The Building Specialist
Jennifer Grabsch takes care of real estate in Adlershof
She remembers the surprised looks and confused inquiries from when she was still at university: “I had to explain again and again what I was studying.” Facility management – isn’t that just a euphemism for becoming a caretaker?
When Jennifer Grabsch starts talking about the every-day requirements of her job, those suspicions are soon averted. They include business, technical and scientific expertise. It also helps to have some knowledge of building and public procurement laws. It is crucial to be able to assess calculations and quotas from third-party companies. Hailing from Kaulsdorf, she went to the HTW University of Applied Sciences in Schöneweide for three years, where she crammed her head with physics, chemistry and mathematics and gained experience in the various aspects of facility management on the side.

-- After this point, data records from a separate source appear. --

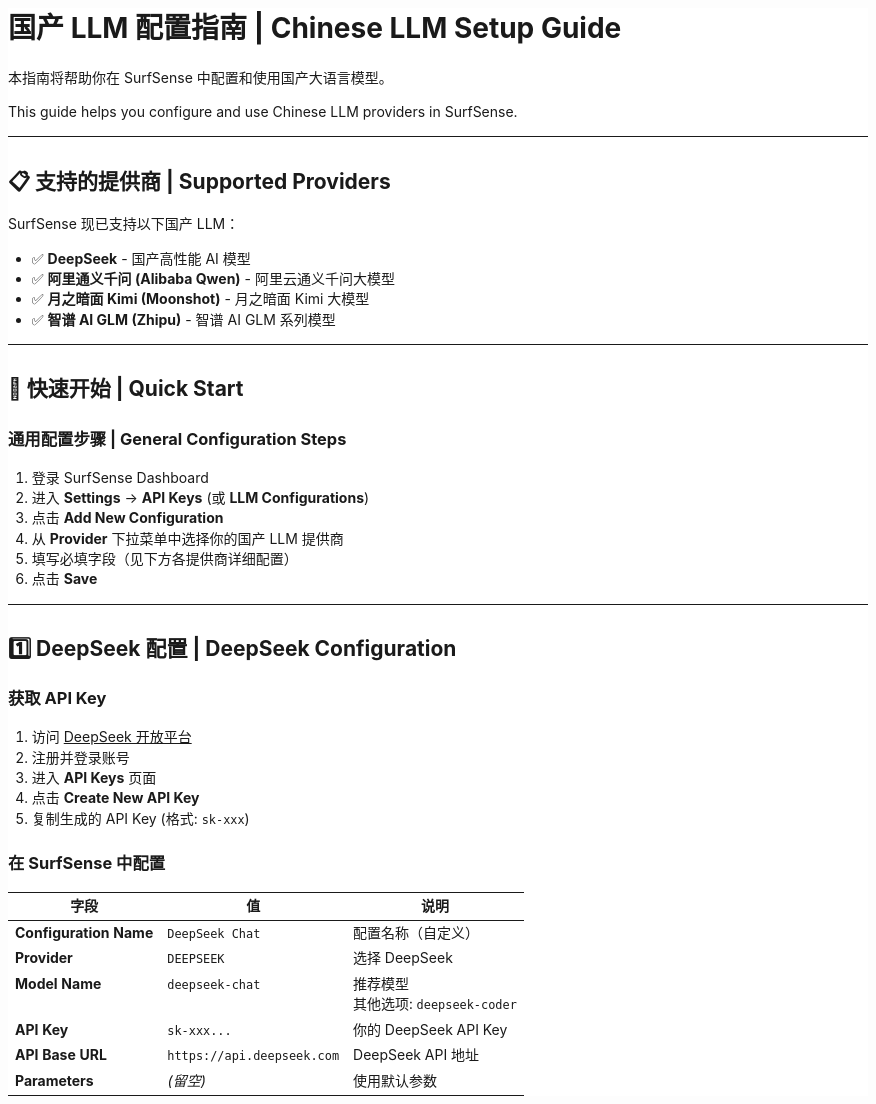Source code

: # 国产 LLM 配置指南 | Chinese LLM Setup Guide

本指南将帮助你在 SurfSense 中配置和使用国产大语言模型。

This guide helps you configure and use Chinese LLM providers in SurfSense.

---

## 📋 支持的提供商 | Supported Providers

SurfSense 现已支持以下国产 LLM：

- ✅ **DeepSeek** - 国产高性能 AI 模型
- ✅ **阿里通义千问 (Alibaba Qwen)** - 阿里云通义千问大模型
- ✅ **月之暗面 Kimi (Moonshot)** - 月之暗面 Kimi 大模型
- ✅ **智谱 AI GLM (Zhipu)** - 智谱 AI GLM 系列模型

---

## 🚀 快速开始 | Quick Start

### 通用配置步骤 | General Configuration Steps

1. 登录 SurfSense Dashboard
2. 进入 **Settings** → **API Keys** (或 **LLM Configurations**)
3. 点击 **Add New Configuration**
4. 从 **Provider** 下拉菜单中选择你的国产 LLM 提供商
5. 填写必填字段（见下方各提供商详细配置）
6. 点击 **Save**

---

## 1️⃣ DeepSeek 配置 | DeepSeek Configuration

### 获取 API Key

1. 访问 [DeepSeek 开放平台](https://platform.deepseek.com/)
2. 注册并登录账号
3. 进入 **API Keys** 页面
4. 点击 **Create New API Key**
5. 复制生成的 API Key (格式: `sk-xxx`)

### 在 SurfSense 中配置

| 字段 | 值 | 说明 |
|------|-----|------|
| **Configuration Name** | `DeepSeek Chat` | 配置名称（自定义） |
| **Provider** | `DEEPSEEK` | 选择 DeepSeek |
| **Model Name** | `deepseek-chat` | 推荐模型<br>其他选项: `deepseek-coder` |
| **API Key** | `sk-xxx...` | 你的 DeepSeek API Key |
| **API Base URL** | `https://api.deepseek.com` | DeepSeek API 地址 |
| **Parameters** | _(留空)_ | 使用默认参数 |
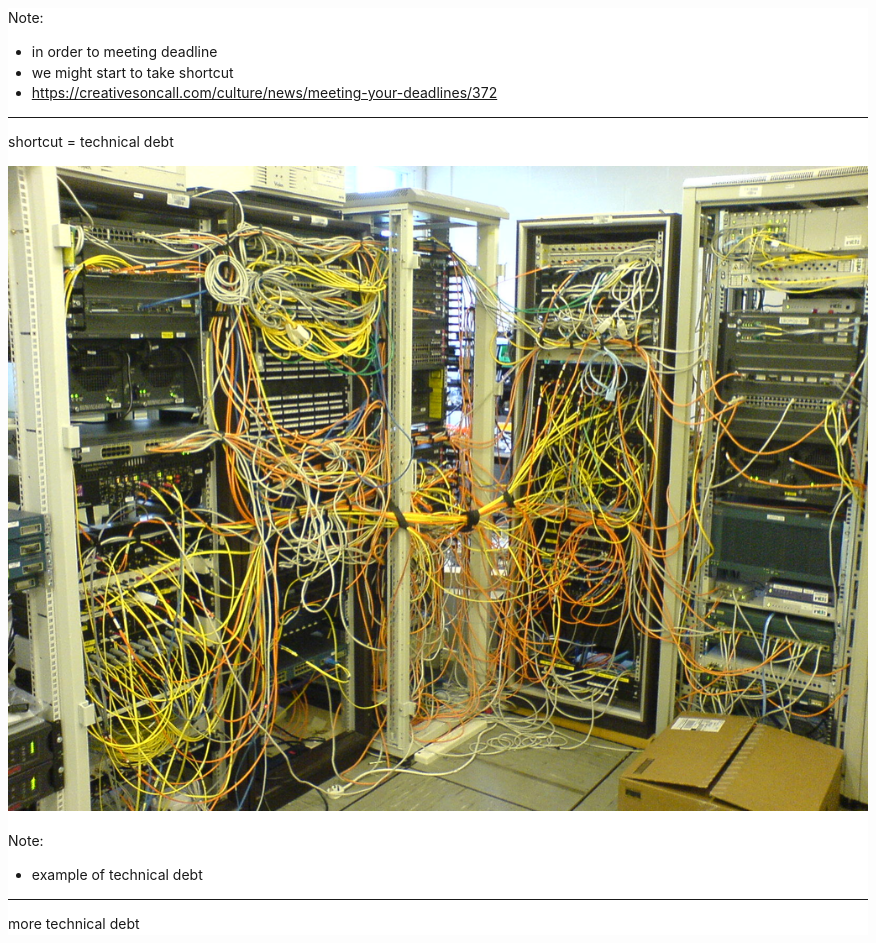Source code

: Note:
- in order to meeting deadline
- we might start to take shortcut
- https://creativesoncall.com/culture/news/meeting-your-deadlines/372

---

shortcut = technical debt

![cabling-bad](images/cabling-bad.jpg)

Note: 
- example of technical debt

---

more technical debt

She worked in shifts for a company that was responsible for the maintenance of lifts and escalators in residential and commercial buildings – and saving the odd person locked in a faulty lift. She worked for a planning office for technical building services and got to know the intricacies of construction management from the call for tender to accepting construction work. She has since become very good at comparing. In August 2017, she started working as a student assistant for AFM Adlershof Facility Management GmbH, which is responsible for many buildings in the Science and Technology Park. A technology park is a challenge, she says, but one she really appreciates: “Laboratories for one are extremely interesting.”
This is the 30-year-old’s second career. After graduating from high school, she originally completed a traineeship as a legal assistant, but after working as a clerk and PA for a company lawyer, she felt she had hit the dead end of her career. “I didn’t have the opportunity to improve my skills.” She convinced herself to give up her permanent position: “I knew that my strengths lie in organisation and coordination.” And with that, her choice of university course was taken care of.
We ask her, how many women were among the 83 employees of AFM? “I am the only one in the technical department.” It was in Adlershof, which a colleague recommended to her, who was “very happy there”, that the working student discovered a topic for her BA thesis: the potential for optimising operations of laboratory buildings - a 100-page opus that she put to paper in two months.
Her passion for playing football came up short. Grabsch is a member of 1. FC Union, owns a season ticket and is one of three women to play on her fan club’s team. She also fondly remembers practising the Asian martial art Tae Bo, which she also had to put on hold. Then there’s her garden plot in Köpenick. With springtime around the corner, work there starts soon.